Sinkhole Alley (First Month's Free!)

I haven't had all that much to say lately; most of my knitting projects are for Christmas and therefore top-secret, and I'm still stalled on my reading list thanks to an incredibly disturbing scene in Suite Française. (Yes, it is a book about war, but this scene horrified me for a different reason. I'll persevere, and tell you more about it once I've finished.)My research reading is going swimmingly, however, and I thought you might enjoy this excerpt from Chapters of Dublin History:

Close by Old Church Street on the west were three streets worthy of some notice. The first was the Hangman's Lane, a name naturally not much relished by the inhabitants, and consequently corrupted into Hammond Lane, which it is still called.In the same way Bumbailiff's Lane, off New Street, on the south side, became the meaningless Fumbally's Lane.

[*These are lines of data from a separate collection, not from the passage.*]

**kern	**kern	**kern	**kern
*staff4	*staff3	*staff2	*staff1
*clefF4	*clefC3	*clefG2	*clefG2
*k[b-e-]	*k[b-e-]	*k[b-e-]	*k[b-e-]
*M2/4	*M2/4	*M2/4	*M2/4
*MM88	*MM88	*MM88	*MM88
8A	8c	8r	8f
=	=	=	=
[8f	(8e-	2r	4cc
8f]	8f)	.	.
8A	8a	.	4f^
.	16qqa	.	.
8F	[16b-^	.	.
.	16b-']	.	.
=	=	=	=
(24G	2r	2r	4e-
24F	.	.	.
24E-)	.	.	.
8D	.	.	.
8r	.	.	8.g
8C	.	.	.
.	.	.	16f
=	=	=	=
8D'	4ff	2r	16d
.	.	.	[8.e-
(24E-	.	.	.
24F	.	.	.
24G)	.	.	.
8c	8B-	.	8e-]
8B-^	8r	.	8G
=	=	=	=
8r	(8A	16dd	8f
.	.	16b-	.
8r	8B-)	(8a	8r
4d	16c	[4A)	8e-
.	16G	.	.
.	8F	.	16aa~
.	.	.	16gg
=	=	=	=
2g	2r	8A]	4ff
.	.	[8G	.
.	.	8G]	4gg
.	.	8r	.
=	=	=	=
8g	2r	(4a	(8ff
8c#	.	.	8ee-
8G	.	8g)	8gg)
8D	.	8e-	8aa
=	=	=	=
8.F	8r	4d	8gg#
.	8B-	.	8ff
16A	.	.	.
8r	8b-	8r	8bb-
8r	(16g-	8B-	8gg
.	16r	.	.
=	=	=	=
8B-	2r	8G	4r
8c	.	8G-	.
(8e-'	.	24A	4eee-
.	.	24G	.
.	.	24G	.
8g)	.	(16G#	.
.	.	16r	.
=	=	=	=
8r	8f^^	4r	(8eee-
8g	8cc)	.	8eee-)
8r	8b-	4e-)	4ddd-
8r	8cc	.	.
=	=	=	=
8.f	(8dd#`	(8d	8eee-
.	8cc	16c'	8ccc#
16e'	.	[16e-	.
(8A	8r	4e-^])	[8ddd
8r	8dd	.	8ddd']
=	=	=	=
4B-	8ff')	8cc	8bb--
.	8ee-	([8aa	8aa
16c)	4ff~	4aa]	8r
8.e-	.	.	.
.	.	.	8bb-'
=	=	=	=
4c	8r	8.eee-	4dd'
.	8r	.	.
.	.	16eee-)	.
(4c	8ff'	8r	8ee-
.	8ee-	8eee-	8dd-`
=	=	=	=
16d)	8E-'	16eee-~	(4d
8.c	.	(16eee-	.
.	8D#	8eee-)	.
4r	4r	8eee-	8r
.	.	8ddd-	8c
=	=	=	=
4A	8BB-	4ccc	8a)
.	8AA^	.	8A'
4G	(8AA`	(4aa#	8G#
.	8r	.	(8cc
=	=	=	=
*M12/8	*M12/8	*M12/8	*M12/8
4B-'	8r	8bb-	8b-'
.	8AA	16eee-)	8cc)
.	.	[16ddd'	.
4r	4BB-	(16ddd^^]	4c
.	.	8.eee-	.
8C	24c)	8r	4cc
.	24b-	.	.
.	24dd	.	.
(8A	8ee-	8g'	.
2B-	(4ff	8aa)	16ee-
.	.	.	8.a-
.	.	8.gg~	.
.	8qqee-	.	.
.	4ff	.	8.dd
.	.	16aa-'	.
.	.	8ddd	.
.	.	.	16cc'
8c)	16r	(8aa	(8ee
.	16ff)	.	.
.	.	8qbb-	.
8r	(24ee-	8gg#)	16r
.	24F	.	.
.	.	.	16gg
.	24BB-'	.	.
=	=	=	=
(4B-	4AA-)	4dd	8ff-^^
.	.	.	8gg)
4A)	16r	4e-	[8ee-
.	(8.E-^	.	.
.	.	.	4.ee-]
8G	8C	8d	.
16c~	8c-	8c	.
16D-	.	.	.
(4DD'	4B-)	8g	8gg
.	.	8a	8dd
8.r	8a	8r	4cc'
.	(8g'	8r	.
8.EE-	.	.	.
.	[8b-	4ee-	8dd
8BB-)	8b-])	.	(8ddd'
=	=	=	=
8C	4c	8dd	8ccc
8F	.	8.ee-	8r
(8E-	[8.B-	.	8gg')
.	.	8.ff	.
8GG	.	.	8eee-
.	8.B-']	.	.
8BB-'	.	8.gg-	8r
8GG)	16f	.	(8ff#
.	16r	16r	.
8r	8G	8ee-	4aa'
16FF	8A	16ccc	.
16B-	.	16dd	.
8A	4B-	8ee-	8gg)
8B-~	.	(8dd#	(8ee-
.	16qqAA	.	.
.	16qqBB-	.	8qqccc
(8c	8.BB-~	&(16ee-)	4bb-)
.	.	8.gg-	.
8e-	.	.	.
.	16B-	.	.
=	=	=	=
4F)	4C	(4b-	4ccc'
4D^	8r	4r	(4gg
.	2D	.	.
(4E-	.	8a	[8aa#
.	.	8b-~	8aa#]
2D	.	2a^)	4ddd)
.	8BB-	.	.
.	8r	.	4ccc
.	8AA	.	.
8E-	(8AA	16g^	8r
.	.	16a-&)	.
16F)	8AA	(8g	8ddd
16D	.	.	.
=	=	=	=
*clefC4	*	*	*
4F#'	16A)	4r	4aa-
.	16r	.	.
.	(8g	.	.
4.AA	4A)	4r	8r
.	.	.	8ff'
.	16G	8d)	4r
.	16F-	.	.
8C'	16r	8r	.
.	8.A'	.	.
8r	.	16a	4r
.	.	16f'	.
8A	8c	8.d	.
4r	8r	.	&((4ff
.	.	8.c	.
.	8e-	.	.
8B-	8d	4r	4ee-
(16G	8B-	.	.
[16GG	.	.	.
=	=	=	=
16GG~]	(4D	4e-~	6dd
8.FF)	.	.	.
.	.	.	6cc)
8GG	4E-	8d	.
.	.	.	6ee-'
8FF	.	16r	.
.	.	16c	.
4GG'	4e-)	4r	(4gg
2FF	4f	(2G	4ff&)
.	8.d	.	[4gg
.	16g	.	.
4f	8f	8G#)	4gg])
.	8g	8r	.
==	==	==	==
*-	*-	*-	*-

There was another Hangman's Lane from Kimmage to Dolphin's Barn, where Tom Calvin, the hangman of '98, is said to have lived. It is now called the Dark Lane. Dublin also contained such names as Cutthroat Lane, Murdering Lane, Cutpurse Row (Corn Market), Hell, near Christ Church, flog Hill (St. Andrew Street), The Common Lane (Watery Lane, now Brookfield Avenue), Gallows Road, Gallows Hill, Gibbet Meadow, Dirty Lane (Bridgefoot Street and Temple Lane South), Dunghill Lane (Island Street) and Pinchgut Lane. Some 18th century street-names were even coarser; yet, they were the recognised official names, figuring in postal addresses, and found in maps and directories. The age of refinement was yet to come, and it has already reached its extreme point in renaming Dublin streets and lanes.

How'd you like to live on Dunghill Lane?? It was actually on the map--that's what really gets me!